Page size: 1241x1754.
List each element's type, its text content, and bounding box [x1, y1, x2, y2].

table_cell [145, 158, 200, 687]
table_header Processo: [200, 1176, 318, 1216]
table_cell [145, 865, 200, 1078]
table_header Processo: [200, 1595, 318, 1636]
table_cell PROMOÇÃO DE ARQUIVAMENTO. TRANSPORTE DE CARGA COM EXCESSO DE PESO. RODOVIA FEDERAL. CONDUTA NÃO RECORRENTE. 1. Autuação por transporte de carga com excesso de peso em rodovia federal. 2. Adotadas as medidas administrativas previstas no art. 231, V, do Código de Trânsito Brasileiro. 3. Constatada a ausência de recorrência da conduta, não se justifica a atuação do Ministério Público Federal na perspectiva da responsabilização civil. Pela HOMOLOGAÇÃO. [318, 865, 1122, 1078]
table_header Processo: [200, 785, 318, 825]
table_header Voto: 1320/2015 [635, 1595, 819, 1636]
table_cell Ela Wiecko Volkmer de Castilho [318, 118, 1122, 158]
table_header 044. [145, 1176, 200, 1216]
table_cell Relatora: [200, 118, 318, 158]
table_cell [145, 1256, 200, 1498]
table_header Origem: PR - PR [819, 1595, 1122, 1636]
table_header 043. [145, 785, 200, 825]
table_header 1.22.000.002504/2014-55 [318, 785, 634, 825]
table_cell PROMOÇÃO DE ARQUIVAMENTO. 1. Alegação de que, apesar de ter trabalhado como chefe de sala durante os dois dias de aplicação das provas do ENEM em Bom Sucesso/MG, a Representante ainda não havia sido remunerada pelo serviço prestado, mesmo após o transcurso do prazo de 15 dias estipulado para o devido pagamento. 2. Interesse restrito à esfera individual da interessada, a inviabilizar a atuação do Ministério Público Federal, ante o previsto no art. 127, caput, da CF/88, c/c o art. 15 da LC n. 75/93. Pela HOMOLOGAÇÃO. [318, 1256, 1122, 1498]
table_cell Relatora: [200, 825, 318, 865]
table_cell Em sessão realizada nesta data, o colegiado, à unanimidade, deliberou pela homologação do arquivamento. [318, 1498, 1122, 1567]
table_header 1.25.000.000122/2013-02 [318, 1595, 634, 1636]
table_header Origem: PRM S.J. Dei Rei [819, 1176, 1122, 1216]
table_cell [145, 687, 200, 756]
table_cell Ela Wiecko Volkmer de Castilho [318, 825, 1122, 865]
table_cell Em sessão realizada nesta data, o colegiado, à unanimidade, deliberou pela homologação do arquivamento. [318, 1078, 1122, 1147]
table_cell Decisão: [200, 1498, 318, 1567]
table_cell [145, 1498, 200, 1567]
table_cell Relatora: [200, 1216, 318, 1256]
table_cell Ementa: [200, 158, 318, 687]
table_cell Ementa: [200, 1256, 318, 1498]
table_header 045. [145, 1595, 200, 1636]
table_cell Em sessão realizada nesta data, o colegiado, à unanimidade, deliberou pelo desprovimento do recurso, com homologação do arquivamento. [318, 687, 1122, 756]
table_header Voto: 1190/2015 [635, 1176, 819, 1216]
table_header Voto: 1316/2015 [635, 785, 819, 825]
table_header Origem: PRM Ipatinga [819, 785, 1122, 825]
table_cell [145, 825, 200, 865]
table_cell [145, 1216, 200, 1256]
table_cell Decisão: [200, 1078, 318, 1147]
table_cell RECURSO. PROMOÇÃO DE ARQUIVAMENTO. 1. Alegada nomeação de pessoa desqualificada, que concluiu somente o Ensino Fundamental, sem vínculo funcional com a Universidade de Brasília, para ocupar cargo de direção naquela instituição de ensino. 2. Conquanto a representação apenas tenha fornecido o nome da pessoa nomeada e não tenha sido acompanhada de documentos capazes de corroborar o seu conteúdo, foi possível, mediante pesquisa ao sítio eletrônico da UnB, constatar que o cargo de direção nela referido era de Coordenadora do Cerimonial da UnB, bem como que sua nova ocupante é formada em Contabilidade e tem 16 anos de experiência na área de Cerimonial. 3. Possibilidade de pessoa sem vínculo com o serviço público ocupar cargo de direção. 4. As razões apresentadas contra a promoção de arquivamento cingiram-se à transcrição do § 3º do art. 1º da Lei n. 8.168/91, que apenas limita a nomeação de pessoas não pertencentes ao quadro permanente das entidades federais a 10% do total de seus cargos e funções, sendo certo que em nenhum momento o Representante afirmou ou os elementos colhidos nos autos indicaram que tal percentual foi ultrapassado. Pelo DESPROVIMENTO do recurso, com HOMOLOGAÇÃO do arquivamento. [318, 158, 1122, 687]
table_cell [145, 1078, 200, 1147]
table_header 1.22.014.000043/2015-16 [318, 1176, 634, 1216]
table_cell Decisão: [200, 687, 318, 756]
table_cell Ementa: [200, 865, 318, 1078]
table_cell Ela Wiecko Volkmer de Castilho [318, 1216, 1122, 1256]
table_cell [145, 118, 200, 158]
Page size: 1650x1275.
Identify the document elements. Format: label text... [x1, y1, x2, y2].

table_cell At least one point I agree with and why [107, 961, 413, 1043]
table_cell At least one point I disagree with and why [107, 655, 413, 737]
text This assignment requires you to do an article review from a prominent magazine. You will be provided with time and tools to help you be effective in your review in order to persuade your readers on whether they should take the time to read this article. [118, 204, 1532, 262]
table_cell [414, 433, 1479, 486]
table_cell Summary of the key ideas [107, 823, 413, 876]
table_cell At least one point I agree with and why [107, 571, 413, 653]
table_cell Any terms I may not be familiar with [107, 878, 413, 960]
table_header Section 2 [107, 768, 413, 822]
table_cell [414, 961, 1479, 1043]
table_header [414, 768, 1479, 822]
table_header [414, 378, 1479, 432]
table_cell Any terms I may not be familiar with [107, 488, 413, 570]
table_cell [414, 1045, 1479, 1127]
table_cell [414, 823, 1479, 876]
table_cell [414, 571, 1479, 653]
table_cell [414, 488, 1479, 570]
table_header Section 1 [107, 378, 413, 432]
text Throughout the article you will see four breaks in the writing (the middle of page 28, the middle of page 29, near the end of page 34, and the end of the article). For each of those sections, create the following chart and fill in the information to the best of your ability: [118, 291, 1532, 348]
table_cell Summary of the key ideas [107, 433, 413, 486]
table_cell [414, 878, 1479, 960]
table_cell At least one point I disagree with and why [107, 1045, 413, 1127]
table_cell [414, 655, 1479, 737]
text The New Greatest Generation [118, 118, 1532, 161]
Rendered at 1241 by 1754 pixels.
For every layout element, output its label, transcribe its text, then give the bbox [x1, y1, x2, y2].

# # # # # # #

Your task: Copy out word for word the lines that run from the very beginning of the entries through the line containing "List each element's", including that line.

The solution:
Page size: 1241x1754.
List each element's type, its text content, and bounding box [x1, y1, x2, y2].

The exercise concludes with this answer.